Plotting of actograms was performed using a signal-processing toolbox [56] implemented in MATLAB (MathWorks, Natick, MA, USA). The 24h locomotor activity plots were generated using a custom excel macro [42]. Activity was averaged into 30 minute bins and normalized to the maximum individual activity level. The median of this normalized activity was plotted, because it is a more representative parameter of behavioral synchrony compared to the mean. To measure the slope, we manually determined the latest time point of the minimum median (ZT_min) and the maximum median (ZT_max) before Zeitgeber transition. The only exception is shown in S7C Fig, where the downhill slope was analyzed in the subjective day of DD2, because controls show a better synchronization while decreasing their activity, compared to the period when activity increases. We calculated for each fly the derivative of the line between ZT_max and ZT_min: Slope = (Act_max- Act_ZTmin)/(t_ZTmax-t_ZTmin). Time was counted in minutes, but rounded to full hours in figures and legends for convenience. The box plots were made using Excel. The statistical tests were performed using the freely available Estimation Statistics [57].

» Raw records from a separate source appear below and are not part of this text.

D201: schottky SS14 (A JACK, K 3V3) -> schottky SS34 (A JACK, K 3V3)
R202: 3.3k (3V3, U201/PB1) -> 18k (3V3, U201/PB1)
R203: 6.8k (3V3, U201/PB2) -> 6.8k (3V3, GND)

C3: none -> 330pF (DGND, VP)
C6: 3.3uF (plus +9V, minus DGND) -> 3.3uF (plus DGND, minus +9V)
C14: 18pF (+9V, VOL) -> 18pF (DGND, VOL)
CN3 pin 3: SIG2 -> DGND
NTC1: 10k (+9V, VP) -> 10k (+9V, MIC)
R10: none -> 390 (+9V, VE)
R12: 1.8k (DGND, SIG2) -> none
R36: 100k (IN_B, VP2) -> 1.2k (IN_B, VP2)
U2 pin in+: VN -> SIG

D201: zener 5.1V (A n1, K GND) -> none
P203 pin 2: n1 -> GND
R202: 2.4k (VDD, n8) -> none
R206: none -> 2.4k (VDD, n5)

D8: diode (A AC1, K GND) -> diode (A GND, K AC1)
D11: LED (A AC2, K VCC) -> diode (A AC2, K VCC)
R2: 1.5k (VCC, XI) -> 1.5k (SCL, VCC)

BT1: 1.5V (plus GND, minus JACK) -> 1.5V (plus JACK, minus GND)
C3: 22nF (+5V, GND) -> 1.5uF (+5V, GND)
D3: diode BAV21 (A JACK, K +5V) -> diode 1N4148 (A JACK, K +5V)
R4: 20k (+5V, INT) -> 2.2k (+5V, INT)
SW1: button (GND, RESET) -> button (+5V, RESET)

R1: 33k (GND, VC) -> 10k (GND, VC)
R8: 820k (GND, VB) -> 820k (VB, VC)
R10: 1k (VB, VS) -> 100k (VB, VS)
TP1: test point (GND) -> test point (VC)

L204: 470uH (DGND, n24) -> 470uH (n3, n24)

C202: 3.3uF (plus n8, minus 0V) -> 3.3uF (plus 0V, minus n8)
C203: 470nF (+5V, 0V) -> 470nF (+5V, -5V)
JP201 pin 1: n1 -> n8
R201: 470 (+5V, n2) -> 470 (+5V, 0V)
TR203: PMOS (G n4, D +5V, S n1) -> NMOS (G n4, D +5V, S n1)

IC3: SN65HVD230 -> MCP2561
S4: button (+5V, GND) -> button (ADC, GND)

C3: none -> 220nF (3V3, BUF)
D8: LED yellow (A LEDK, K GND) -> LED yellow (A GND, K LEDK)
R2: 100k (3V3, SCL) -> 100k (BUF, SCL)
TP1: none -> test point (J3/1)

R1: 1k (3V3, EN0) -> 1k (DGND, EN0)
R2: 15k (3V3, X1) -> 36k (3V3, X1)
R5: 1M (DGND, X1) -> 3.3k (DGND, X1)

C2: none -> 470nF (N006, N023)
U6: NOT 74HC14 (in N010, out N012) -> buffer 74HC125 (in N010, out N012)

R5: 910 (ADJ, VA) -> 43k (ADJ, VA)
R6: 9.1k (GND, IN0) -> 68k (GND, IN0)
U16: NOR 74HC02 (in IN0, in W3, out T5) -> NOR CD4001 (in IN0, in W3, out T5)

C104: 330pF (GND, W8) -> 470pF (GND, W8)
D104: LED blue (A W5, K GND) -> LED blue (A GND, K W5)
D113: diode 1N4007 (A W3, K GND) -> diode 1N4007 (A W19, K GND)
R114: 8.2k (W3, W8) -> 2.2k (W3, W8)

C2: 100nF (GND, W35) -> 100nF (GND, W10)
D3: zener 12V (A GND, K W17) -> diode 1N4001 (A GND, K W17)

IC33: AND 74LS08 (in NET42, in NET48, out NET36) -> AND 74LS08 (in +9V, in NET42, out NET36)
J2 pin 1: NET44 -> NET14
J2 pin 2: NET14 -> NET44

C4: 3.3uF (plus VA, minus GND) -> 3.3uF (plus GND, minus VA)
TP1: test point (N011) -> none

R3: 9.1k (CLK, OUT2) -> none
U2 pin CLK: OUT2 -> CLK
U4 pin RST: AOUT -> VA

Adult male Drosophila brains were immuno-stained as described previously [55]. Briefly, brains were fixed in 4% paraformaldehyde for 20 min at RT, and blocked in 5% goat serum for 1 h at RT. Primary antibodies used were as follows: rabbit anti-DsRed (Clontech)– 1:2000; mouse anti-PDF (Developmental Studies Hybridoma Bank, DSHB)– 1:2000; mouse anti-Bruchpilot (nc82, DSHB)– 1:200; chicken anti-GFP (Invitrogen)– 1:1000 –rabbit anti-PER [58] 1:15000. Alexa-fluor secondary antibodies (goat anti-rabbit 555, goat anti-chicken 488, goat anti-mouse 488; Invitrogen) were used at 1:2000 except for labeling anti-BRP where goat anti-mouse 647 where a dilution of 1:500 was used. Confocal images were taken using an inverted Leica LSP8. PER signal intensity was quantified using an 40x oil-objective and imageJ. Pixel intensities were normalized to the background after background subtraction [(signal-background)/background] using Excel.